Gebruik Get-PackageProvider
om een lijst met beschikbare pakketproviders op te halen.
Type: | String[] |
Aliases: | Provider |
Accepted values: | Bootstrap, NuGet, PowerShellGet |
Position: | Named |
Default value: | None |
Required: | False |
Accept pipeline input: | True |
Accept wildcard characters: | False |
-RequiredVersion
Hiermee geeft u de exacte versie van het pakket te zoeken.
Type: | String |
Position: | Named |
Default value: | None |
Required: | False |
Accept pipeline input: | False |
Accept wildcard characters: | False |
-Scope
Hiermee geeft u het zoekbereik voor het pakket op.
Type: | String |
Accepted values: | CurrentUser, AllUsers |
Position: | Named |
Default value: | None |
Required: | False |
Accept pipeline input: | False |
Accept wildcard characters: | False |
-SkipDependencies
Schakeloptie waarmee wordt opgegeven dat het zoeken naar pakketafhankelijkheden wordt overgeslagen.
Type: | SwitchParameter |
Position: | Named |
Default value: | None |
Required: | False |
Accept pipeline input: | False |
Accept wildcard characters: | False |
-SkipPublisherCheck
Hiermee kunt u een pakketversie ophalen die nieuwer is dan de geïnstalleerde versie. Bijvoorbeeld een geïnstalleerd pakket dat digitaal is ondertekend door een vertrouwde uitgever, maar een nieuwe versie niet digitaal is ondertekend.
Type: | SwitchParameter |
Position: | Named |
Default value: | None |
Required: | False |
Accept pipeline input: | False |
Accept wildcard characters: | False |
-Type
Hiermee geeft u op of moet worden gezocht naar pakketten met een module, een script of een van beide.
Type: | String |
Accepted values: | Module, Script, All |
Position: | Named |
Default value: | None |
Required: | False |
Accept pipeline input: | False |
Accept wildcard characters: | False |
Uitvoerwaarden
Microsoft.PackageManagement.Packaging.SoftwareIdentity
Deze cmdlet retourneert een SoftwareIdentity-object voor elk geïnstalleerd pakket dat overeenkomt met de parameters. Standaard wordt elk geïnstalleerd pakket geretourneerd.
Notities
Het opnemen van een pakketprovider in een opdracht kan dynamische parameters beschikbaar maken voor een cmdlet.
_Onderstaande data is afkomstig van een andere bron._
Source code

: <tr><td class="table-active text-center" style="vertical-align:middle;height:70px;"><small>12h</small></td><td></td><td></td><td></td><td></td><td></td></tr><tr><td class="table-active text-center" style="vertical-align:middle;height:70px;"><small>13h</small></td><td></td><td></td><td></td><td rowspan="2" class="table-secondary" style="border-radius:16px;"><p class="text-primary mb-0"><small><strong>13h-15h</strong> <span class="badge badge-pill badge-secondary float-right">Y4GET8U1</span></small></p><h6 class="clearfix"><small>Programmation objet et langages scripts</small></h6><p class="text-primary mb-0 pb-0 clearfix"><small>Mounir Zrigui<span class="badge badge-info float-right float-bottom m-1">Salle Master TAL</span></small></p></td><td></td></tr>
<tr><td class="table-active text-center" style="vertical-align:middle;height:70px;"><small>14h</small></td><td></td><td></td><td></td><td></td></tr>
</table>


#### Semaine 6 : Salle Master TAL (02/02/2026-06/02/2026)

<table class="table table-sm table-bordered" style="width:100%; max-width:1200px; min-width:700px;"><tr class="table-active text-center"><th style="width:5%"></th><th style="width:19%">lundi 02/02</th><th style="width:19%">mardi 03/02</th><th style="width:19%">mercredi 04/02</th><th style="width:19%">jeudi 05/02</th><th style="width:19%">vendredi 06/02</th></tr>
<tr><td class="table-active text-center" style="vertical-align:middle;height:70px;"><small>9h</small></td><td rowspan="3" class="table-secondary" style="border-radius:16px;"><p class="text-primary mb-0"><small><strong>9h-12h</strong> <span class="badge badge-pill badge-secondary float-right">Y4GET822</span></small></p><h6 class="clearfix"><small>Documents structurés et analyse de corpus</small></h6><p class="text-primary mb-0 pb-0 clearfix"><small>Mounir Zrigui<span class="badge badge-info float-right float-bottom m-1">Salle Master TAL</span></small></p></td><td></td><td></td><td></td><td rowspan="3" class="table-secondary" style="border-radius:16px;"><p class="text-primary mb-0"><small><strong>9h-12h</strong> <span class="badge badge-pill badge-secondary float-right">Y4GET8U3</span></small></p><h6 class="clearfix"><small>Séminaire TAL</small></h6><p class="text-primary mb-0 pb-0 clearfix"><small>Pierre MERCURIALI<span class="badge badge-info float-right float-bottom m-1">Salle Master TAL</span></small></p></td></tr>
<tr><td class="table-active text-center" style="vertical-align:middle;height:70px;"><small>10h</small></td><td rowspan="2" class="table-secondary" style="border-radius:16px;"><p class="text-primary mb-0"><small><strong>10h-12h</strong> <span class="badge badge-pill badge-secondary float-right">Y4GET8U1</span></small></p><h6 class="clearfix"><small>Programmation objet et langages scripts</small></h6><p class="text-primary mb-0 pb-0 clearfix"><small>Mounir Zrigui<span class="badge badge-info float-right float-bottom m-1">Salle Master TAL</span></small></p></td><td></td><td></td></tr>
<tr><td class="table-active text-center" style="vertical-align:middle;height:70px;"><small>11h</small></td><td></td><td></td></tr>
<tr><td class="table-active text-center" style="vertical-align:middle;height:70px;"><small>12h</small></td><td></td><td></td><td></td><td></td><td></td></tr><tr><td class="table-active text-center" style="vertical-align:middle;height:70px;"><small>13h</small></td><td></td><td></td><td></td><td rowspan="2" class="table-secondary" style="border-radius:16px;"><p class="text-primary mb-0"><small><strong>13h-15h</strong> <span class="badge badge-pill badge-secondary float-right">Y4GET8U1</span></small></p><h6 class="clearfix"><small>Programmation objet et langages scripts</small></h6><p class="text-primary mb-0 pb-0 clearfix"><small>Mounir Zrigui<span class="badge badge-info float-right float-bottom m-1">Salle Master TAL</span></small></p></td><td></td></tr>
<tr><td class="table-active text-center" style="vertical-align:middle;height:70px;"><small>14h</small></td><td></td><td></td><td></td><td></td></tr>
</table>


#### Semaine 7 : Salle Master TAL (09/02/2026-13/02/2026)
Dynamische parameters zijn specifiek voor een pakketprovider. De Get-Help
cmdlet bevat de parametersets van een cmdlet en bevat de parameterset van de provider. Heeft bijvoorbeeld Get-Package
de PowerShellGet-parameterset die , AllowClobber
en SkipPublisherCheck
bevat-NoPathUpdate
.
Belangrijk
Vanaf april 2020 biedt de PowerShell Gallery geen ondersteuning meer voor TLS-versies (Transport Layer Security) 1.0 en 1.1. Als u tls 1.2 of hoger niet gebruikt, krijgt u een foutmelding wanneer u toegang probeert te krijgen tot de PowerShell Gallery. Gebruik de volgende opdracht om ervoor te zorgen dat u TLS 1.2 gebruikt:
[Net.ServicePointManager]::SecurityProtocol = [Net.SecurityProtocolType]::Tls12
Zie de aankondiging in de PowerShell-blog voor meer informatie.